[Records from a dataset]
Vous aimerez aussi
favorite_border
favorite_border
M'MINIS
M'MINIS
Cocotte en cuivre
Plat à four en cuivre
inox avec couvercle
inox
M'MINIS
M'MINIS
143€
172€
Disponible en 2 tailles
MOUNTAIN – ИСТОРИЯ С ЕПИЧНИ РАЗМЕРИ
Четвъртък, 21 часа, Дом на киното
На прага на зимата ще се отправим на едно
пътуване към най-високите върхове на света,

ACTIVITY. Your answer should consist of the lines above that hold the word "cuivre", copied exactly.

RESULT FOR THIS EXERCISE.
Cocotte en cuivre
Plat à four en cuivre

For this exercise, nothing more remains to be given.